LISTED RECORDS:

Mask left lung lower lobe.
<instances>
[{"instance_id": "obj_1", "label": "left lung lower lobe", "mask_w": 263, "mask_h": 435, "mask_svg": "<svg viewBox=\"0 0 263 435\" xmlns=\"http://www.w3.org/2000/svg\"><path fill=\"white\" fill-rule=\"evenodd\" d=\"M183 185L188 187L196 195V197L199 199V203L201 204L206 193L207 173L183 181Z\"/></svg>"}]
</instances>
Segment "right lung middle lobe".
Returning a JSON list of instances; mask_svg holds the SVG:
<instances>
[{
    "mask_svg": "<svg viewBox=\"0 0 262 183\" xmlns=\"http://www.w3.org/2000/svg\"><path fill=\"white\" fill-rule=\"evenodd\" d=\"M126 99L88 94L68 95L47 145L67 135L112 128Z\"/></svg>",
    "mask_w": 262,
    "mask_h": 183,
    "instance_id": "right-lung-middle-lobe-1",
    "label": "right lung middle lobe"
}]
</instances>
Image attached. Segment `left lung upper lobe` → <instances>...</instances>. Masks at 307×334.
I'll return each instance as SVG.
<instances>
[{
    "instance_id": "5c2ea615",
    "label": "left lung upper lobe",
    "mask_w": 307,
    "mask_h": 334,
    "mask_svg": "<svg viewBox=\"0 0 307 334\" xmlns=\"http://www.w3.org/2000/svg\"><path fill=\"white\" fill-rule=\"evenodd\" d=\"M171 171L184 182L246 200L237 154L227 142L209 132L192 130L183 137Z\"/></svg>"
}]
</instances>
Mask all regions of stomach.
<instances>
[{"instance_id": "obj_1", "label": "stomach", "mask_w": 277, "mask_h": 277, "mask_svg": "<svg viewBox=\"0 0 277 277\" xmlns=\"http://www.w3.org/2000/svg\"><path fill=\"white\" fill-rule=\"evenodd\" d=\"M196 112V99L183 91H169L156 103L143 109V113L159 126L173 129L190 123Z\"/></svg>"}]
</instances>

SHORT EXERCISE:
Reproduce every row above verbatim, from the first line to the last, without altering any character.

COMPLETED TASK:
Mask left lung lower lobe.
<instances>
[{"instance_id": "obj_1", "label": "left lung lower lobe", "mask_w": 263, "mask_h": 435, "mask_svg": "<svg viewBox=\"0 0 263 435\" xmlns=\"http://www.w3.org/2000/svg\"><path fill=\"white\" fill-rule=\"evenodd\" d=\"M183 185L188 187L196 195V197L199 199V203L201 204L206 193L207 173L183 181Z\"/></svg>"}]
</instances>
Segment "right lung middle lobe".
Returning a JSON list of instances; mask_svg holds the SVG:
<instances>
[{
    "mask_svg": "<svg viewBox=\"0 0 262 183\" xmlns=\"http://www.w3.org/2000/svg\"><path fill=\"white\" fill-rule=\"evenodd\" d=\"M126 99L88 94L68 95L47 145L67 135L112 128Z\"/></svg>",
    "mask_w": 262,
    "mask_h": 183,
    "instance_id": "right-lung-middle-lobe-1",
    "label": "right lung middle lobe"
}]
</instances>
Image attached. Segment `left lung upper lobe` → <instances>...</instances>. Masks at 307×334.
I'll return each instance as SVG.
<instances>
[{
    "instance_id": "5c2ea615",
    "label": "left lung upper lobe",
    "mask_w": 307,
    "mask_h": 334,
    "mask_svg": "<svg viewBox=\"0 0 307 334\" xmlns=\"http://www.w3.org/2000/svg\"><path fill=\"white\" fill-rule=\"evenodd\" d=\"M171 171L184 182L246 200L237 154L227 142L209 132L192 130L183 137Z\"/></svg>"
}]
</instances>
Mask all regions of stomach.
<instances>
[{"instance_id": "obj_1", "label": "stomach", "mask_w": 277, "mask_h": 277, "mask_svg": "<svg viewBox=\"0 0 277 277\" xmlns=\"http://www.w3.org/2000/svg\"><path fill=\"white\" fill-rule=\"evenodd\" d=\"M196 112V99L183 91H169L156 103L143 109V113L159 126L173 129L190 123Z\"/></svg>"}]
</instances>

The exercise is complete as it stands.